What you should do:
Copy the lines word for word from the first line through the line that contains "58 135 13 50", inclusive.

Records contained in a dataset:
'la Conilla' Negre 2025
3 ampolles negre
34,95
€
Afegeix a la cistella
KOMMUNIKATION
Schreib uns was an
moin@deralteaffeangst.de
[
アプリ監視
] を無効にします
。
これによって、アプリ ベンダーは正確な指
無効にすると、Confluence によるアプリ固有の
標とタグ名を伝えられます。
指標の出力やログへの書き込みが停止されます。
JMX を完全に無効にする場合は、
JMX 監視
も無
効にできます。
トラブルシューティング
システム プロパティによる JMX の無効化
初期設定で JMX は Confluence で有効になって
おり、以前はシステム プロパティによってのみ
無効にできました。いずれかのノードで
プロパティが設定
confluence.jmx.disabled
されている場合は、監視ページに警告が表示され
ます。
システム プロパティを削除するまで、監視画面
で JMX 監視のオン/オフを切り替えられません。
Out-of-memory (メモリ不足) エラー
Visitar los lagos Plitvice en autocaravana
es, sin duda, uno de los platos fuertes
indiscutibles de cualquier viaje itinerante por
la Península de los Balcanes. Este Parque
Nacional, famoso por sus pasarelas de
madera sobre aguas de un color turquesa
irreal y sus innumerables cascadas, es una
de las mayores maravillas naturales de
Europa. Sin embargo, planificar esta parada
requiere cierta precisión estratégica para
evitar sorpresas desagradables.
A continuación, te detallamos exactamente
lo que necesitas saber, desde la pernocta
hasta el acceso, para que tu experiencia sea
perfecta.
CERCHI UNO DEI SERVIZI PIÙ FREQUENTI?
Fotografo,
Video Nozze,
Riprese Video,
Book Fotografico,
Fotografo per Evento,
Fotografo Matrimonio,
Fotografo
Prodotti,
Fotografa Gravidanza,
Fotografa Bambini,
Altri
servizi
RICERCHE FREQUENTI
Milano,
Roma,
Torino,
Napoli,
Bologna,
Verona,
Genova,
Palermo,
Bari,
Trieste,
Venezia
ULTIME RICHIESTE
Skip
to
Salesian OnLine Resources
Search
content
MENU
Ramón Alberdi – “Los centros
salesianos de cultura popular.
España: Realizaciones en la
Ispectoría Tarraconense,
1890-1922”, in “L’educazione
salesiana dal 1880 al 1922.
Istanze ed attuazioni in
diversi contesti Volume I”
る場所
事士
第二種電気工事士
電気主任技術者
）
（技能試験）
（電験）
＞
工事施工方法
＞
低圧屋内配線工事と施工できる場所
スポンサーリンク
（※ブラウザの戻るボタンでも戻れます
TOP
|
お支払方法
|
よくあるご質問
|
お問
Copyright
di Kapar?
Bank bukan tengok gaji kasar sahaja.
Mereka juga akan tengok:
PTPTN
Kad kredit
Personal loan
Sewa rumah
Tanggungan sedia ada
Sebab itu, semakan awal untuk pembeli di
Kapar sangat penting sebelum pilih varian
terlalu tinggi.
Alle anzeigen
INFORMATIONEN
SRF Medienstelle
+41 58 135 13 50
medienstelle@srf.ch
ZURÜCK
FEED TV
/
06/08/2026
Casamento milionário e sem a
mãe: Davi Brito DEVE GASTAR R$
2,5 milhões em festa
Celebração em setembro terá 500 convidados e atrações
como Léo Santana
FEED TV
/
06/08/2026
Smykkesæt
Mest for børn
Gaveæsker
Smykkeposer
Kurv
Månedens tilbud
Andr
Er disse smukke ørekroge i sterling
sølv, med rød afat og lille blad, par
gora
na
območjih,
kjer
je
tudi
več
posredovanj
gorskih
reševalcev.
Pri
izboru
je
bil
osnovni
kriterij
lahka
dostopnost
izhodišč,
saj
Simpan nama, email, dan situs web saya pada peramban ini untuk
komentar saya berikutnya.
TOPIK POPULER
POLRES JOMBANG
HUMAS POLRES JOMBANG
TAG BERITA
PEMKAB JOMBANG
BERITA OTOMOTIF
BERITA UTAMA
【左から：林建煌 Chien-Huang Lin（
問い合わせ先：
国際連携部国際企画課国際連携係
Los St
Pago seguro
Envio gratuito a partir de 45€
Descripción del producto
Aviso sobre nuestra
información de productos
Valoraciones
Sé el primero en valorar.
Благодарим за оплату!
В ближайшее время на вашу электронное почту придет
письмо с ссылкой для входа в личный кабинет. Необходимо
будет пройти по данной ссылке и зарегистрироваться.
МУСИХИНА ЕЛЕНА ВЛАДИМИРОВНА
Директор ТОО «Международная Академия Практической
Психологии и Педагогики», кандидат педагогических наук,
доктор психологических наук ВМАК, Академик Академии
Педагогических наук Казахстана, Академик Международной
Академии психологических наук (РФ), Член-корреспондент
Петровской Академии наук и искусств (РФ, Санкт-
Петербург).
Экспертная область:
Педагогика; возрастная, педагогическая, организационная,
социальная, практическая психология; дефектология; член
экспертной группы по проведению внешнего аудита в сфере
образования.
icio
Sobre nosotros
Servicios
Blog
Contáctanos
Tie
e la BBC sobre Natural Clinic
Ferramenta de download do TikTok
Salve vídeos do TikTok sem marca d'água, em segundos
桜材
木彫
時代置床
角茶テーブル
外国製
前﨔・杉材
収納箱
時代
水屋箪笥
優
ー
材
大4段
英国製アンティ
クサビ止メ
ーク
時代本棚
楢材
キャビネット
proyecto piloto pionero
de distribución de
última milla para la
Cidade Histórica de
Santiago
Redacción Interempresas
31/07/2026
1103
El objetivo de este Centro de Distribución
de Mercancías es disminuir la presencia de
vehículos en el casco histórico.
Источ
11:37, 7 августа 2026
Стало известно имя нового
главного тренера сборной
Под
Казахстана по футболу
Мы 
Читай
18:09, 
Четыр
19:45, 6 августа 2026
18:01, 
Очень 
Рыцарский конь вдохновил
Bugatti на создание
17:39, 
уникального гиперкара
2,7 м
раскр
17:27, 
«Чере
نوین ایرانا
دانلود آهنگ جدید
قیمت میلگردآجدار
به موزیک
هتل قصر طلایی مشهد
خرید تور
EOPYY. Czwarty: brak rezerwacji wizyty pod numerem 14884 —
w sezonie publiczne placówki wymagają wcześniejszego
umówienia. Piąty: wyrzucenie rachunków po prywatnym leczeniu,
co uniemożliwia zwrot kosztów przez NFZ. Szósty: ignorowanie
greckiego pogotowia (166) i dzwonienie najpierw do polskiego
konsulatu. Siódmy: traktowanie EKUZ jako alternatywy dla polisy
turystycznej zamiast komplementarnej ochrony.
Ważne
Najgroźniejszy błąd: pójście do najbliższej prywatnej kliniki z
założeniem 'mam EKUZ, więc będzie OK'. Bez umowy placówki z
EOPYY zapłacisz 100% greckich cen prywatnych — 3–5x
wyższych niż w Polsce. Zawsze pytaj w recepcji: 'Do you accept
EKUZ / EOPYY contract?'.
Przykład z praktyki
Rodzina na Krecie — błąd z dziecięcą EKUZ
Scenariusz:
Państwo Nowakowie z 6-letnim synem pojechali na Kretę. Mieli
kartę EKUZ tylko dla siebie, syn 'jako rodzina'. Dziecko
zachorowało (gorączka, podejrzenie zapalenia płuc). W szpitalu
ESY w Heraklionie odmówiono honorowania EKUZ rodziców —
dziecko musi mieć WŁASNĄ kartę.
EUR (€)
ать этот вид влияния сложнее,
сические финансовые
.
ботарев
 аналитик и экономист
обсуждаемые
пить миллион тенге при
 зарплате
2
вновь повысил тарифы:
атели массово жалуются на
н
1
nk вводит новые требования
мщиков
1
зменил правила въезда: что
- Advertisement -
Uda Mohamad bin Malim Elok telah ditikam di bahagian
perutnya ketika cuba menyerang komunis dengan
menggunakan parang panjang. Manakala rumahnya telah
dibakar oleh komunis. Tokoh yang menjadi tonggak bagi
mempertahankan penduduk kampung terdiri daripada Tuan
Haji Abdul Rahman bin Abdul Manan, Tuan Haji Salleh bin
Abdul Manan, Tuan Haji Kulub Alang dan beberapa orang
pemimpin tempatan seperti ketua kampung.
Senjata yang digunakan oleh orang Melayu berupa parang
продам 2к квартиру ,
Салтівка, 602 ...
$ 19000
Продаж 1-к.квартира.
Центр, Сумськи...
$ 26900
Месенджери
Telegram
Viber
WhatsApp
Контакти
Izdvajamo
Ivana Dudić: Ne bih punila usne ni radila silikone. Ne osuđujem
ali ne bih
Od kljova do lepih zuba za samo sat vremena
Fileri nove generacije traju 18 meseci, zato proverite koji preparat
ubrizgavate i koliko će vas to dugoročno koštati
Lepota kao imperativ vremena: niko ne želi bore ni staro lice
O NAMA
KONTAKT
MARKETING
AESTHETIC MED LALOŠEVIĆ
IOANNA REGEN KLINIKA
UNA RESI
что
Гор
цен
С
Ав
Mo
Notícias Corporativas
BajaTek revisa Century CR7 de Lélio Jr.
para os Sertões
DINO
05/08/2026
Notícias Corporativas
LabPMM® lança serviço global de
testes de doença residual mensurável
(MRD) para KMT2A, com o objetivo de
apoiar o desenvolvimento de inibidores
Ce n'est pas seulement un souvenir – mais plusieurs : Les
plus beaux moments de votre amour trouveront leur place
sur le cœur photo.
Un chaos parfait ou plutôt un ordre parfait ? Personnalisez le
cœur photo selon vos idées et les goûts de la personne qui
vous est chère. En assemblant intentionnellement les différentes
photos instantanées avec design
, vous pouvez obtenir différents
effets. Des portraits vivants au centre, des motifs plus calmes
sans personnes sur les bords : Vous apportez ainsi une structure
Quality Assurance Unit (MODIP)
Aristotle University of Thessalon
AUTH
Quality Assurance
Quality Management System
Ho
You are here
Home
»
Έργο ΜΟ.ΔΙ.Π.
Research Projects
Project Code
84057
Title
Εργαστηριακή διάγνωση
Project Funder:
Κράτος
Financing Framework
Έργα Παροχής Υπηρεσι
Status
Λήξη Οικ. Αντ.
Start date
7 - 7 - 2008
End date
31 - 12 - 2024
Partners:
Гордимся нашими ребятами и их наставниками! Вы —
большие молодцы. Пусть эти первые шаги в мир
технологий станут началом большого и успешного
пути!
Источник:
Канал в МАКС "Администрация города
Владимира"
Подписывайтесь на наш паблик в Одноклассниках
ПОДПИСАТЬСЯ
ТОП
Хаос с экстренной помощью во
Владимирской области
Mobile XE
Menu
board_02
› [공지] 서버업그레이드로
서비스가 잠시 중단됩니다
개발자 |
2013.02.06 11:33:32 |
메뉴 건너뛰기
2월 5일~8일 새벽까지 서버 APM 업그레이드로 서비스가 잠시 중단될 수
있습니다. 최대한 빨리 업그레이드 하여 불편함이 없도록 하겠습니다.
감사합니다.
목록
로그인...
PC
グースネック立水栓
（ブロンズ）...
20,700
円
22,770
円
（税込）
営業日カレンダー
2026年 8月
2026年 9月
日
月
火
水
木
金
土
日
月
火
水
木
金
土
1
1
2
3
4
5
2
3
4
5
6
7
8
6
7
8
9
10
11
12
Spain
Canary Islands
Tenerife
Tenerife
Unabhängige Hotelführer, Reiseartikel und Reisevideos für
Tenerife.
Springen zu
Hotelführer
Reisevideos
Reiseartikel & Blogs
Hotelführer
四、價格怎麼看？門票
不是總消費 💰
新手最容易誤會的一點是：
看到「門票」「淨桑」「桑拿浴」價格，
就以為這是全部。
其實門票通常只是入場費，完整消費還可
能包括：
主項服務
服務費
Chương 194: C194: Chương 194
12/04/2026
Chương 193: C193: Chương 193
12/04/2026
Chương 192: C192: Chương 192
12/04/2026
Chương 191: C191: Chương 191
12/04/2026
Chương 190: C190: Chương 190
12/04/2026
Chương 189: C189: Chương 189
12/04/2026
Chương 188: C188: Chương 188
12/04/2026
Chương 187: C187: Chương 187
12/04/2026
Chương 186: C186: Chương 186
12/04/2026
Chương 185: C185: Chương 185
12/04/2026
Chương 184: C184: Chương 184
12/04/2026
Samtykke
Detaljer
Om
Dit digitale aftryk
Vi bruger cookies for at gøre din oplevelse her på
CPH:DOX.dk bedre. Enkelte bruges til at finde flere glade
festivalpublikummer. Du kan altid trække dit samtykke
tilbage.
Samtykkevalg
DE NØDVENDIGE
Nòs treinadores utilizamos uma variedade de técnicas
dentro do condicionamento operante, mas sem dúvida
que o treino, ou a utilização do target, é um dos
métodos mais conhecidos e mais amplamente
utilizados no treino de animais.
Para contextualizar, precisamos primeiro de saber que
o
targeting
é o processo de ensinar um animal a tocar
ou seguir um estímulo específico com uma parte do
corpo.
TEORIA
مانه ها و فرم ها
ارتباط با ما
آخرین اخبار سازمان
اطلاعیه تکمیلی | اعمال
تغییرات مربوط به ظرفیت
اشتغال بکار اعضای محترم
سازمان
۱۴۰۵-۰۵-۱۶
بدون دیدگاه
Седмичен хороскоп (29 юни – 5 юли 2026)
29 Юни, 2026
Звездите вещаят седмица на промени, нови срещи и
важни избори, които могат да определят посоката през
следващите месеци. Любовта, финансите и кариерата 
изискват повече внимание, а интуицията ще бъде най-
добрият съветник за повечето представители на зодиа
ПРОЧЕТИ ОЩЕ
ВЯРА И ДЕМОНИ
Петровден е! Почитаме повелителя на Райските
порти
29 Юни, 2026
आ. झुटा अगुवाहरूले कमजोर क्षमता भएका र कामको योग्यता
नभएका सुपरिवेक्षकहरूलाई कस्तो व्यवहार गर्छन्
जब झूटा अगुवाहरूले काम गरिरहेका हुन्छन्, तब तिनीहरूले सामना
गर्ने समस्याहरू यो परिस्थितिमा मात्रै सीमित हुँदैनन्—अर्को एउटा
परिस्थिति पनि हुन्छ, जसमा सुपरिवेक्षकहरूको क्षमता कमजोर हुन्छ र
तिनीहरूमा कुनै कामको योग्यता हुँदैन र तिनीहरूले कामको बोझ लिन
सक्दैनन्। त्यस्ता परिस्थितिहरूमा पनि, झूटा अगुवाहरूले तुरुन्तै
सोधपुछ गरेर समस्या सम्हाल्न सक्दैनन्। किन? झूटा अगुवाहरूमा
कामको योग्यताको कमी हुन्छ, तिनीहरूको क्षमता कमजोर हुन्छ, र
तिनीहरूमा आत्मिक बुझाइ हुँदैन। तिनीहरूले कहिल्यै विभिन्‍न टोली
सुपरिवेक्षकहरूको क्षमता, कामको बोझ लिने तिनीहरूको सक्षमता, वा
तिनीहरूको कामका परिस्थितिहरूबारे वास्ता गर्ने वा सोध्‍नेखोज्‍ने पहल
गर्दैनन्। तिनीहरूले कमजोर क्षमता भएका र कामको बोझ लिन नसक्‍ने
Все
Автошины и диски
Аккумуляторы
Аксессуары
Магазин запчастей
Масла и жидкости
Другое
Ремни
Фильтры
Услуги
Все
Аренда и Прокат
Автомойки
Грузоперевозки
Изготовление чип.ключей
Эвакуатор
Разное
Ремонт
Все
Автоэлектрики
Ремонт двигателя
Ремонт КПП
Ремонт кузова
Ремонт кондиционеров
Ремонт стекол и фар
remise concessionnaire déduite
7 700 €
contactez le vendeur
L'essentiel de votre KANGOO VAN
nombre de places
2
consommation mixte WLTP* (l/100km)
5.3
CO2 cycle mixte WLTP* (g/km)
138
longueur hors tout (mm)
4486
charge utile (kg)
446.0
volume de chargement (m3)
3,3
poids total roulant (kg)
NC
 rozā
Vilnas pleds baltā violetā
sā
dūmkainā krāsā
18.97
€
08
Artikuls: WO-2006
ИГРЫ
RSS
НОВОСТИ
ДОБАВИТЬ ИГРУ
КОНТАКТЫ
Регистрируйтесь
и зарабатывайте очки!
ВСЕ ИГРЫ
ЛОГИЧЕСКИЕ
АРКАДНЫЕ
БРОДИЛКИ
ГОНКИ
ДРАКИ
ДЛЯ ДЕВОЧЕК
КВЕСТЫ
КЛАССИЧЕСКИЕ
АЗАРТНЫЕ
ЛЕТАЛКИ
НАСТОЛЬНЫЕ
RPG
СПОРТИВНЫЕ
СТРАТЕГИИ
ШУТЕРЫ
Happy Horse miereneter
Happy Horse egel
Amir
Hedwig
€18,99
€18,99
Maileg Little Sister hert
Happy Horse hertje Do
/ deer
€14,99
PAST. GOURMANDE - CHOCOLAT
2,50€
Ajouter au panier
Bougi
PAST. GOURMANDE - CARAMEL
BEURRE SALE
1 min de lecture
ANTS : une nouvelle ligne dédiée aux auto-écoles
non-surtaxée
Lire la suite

Task answer:
'la Conilla' Negre 2025
3 ampolles negre
34,95
€
Afegeix a la cistella
KOMMUNIKATION
Schreib uns was an
moin@deralteaffeangst.de
[
アプリ監視
] を無効にします
。
これによって、アプリ ベンダーは正確な指
無効にすると、Confluence によるアプリ固有の
標とタグ名を伝えられます。
指標の出力やログへの書き込みが停止されます。
JMX を完全に無効にする場合は、
JMX 監視
も無
効にできます。
トラブルシューティング
システム プロパティによる JMX の無効化
初期設定で JMX は Confluence で有効になって
おり、以前はシステム プロパティによってのみ
無効にできました。いずれかのノードで
プロパティが設定
confluence.jmx.disabled
されている場合は、監視ページに警告が表示され
ます。
システム プロパティを削除するまで、監視画面
で JMX 監視のオン/オフを切り替えられません。
Out-of-memory (メモリ不足) エラー
Visitar los lagos Plitvice en autocaravana
es, sin duda, uno de los platos fuertes
indiscutibles de cualquier viaje itinerante por
la Península de los Balcanes. Este Parque
Nacional, famoso por sus pasarelas de
madera sobre aguas de un color turquesa
irreal y sus innumerables cascadas, es una
de las mayores maravillas naturales de
Europa. Sin embargo, planificar esta parada
requiere cierta precisión estratégica para
evitar sorpresas desagradables.
A continuación, te detallamos exactamente
lo que necesitas saber, desde la pernocta
hasta el acceso, para que tu experiencia sea
perfecta.
CERCHI UNO DEI SERVIZI PIÙ FREQUENTI?
Fotografo,
Video Nozze,
Riprese Video,
Book Fotografico,
Fotografo per Evento,
Fotografo Matrimonio,
Fotografo
Prodotti,
Fotografa Gravidanza,
Fotografa Bambini,
Altri
servizi
RICERCHE FREQUENTI
Milano,
Roma,
Torino,
Napoli,
Bologna,
Verona,
Genova,
Palermo,
Bari,
Trieste,
Venezia
ULTIME RICHIESTE
Skip
to
Salesian OnLine Resources
Search
content
MENU
Ramón Alberdi – “Los centros
salesianos de cultura popular.
España: Realizaciones en la
Ispectoría Tarraconense,
1890-1922”, in “L’educazione
salesiana dal 1880 al 1922.
Istanze ed attuazioni in
diversi contesti Volume I”
る場所
事士
第二種電気工事士
電気主任技術者
）
（技能試験）
（電験）
＞
工事施工方法
＞
低圧屋内配線工事と施工できる場所
スポンサーリンク
（※ブラウザの戻るボタンでも戻れます
TOP
|
お支払方法
|
よくあるご質問
|
お問
Copyright
di Kapar?
Bank bukan tengok gaji kasar sahaja.
Mereka juga akan tengok:
PTPTN
Kad kredit
Personal loan
Sewa rumah
Tanggungan sedia ada
Sebab itu, semakan awal untuk pembeli di
Kapar sangat penting sebelum pilih varian
terlalu tinggi.
Alle anzeigen
INFORMATIONEN
SRF Medienstelle
+41 58 135 13 50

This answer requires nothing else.